▸ **STATED PROBLEM**
Output verbatim the stretch of items from the line containing "Which event on Wednesday starts at exactly 6:30" through the last item, both ends included.

=======

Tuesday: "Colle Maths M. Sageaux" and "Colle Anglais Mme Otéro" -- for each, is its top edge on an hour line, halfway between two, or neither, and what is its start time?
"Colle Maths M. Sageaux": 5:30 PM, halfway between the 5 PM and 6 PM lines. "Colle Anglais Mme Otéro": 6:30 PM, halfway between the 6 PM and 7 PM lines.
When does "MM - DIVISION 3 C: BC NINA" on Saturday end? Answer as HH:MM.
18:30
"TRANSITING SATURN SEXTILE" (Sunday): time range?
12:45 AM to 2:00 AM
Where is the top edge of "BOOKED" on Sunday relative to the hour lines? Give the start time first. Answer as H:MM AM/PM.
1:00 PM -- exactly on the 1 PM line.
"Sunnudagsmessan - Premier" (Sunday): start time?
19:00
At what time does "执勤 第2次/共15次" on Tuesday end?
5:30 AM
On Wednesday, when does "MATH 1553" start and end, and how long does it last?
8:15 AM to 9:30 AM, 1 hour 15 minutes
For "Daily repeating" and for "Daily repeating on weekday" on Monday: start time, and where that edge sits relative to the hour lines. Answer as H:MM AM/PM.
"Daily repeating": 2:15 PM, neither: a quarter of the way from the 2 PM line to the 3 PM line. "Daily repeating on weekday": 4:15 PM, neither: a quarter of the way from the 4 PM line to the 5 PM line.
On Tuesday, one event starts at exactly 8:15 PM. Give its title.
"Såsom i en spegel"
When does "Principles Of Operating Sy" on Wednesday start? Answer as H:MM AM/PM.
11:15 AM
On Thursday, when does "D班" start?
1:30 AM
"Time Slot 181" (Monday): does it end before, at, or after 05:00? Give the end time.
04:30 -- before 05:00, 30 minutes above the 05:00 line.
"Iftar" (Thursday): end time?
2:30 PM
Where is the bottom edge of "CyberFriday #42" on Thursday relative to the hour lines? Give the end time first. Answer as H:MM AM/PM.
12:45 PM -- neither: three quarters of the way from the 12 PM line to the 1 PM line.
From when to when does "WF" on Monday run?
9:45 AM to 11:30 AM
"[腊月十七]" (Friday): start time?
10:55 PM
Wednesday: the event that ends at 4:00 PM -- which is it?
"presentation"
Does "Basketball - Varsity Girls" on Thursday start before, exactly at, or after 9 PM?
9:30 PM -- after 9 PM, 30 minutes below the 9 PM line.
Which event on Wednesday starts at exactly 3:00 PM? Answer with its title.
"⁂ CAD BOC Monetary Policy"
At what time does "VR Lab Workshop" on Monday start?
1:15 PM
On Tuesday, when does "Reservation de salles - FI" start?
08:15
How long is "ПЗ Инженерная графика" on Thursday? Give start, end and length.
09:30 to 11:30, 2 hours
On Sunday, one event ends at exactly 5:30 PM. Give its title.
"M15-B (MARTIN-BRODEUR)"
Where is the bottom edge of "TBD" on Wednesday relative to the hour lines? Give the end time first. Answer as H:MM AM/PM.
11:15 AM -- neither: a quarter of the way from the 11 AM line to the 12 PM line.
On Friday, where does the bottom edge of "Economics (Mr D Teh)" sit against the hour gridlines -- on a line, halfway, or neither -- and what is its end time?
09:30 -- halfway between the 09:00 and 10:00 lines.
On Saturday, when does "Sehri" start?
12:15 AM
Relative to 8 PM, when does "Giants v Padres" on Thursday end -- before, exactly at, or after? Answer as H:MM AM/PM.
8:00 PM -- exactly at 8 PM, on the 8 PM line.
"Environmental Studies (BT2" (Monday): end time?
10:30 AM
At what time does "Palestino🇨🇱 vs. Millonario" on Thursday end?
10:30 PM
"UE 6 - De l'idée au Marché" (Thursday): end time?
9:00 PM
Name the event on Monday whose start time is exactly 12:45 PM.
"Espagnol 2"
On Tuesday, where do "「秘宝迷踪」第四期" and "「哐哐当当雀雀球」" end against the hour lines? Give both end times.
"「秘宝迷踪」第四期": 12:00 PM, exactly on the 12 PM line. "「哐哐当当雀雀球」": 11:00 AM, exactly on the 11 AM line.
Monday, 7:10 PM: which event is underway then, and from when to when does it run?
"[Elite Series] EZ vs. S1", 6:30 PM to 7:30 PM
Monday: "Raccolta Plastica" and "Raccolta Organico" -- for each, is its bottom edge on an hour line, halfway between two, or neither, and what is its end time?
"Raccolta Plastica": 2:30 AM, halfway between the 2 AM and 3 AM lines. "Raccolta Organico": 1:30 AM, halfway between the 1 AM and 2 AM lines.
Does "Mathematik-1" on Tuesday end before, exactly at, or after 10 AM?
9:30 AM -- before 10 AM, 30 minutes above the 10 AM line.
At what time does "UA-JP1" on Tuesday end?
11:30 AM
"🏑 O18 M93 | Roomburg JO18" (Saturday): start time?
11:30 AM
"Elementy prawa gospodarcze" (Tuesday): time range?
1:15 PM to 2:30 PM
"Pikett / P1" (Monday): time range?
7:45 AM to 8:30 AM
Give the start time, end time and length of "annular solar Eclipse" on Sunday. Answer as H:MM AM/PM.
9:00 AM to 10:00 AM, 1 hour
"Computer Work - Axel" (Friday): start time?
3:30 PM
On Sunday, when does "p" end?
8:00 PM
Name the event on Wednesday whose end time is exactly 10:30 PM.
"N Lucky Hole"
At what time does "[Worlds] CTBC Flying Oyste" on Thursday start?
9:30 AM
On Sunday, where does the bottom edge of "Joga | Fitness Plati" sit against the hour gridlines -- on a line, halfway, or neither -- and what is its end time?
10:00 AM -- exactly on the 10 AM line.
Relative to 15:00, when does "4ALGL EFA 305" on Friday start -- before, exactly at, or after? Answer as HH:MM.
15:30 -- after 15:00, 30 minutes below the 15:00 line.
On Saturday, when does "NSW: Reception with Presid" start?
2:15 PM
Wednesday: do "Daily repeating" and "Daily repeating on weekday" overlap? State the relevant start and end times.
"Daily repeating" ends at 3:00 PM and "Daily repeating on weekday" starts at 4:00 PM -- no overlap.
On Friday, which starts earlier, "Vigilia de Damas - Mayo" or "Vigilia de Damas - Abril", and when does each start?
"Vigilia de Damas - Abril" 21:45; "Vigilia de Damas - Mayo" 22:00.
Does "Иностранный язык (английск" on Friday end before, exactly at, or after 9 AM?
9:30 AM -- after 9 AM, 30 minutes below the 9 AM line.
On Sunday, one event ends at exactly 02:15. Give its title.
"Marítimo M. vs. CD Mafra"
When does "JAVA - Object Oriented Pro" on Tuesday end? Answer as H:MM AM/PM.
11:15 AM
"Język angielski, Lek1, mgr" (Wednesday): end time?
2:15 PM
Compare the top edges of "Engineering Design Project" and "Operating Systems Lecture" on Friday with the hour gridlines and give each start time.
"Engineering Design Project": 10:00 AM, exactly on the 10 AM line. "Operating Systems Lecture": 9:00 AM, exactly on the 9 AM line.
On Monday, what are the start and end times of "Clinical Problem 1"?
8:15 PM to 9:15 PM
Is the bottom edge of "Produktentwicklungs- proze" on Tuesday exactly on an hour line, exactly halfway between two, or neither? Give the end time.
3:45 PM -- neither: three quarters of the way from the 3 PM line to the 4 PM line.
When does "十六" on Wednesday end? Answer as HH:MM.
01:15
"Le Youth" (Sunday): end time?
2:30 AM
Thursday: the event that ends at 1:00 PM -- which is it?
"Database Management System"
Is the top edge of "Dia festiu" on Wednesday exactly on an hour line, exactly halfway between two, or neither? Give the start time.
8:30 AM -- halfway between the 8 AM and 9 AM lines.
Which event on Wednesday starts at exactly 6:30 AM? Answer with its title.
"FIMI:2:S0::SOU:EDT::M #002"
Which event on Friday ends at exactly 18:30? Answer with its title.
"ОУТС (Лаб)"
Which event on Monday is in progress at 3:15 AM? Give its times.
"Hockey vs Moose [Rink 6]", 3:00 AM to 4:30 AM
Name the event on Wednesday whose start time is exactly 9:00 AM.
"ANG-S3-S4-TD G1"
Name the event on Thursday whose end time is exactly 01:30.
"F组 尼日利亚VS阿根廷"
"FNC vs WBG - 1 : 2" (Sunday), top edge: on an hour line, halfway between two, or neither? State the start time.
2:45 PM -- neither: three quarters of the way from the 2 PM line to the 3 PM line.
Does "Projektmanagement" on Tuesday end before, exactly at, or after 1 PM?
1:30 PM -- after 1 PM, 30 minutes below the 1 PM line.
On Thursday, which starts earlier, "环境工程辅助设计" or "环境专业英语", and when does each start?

=======

▸ **OUTPUT OF THE TASK**
Which event on Wednesday starts at exactly 6:30 AM? Answer with its title.
"FIMI:2:S0::SOU:EDT::M #002"
Which event on Friday ends at exactly 18:30? Answer with its title.
"ОУТС (Лаб)"
Which event on Monday is in progress at 3:15 AM? Give its times.
"Hockey vs Moose [Rink 6]", 3:00 AM to 4:30 AM
Name the event on Wednesday whose start time is exactly 9:00 AM.
"ANG-S3-S4-TD G1"
Name the event on Thursday whose end time is exactly 01:30.
"F组 尼日利亚VS阿根廷"
"FNC vs WBG - 1 : 2" (Sunday), top edge: on an hour line, halfway between two, or neither? State the start time.
2:45 PM -- neither: three quarters of the way from the 2 PM line to the 3 PM line.
Does "Projektmanagement" on Tuesday end before, exactly at, or after 1 PM?
1:30 PM -- after 1 PM, 30 minutes below the 1 PM line.
On Thursday, which starts earlier, "环境工程辅助设计" or "环境专业英语", and when does each start?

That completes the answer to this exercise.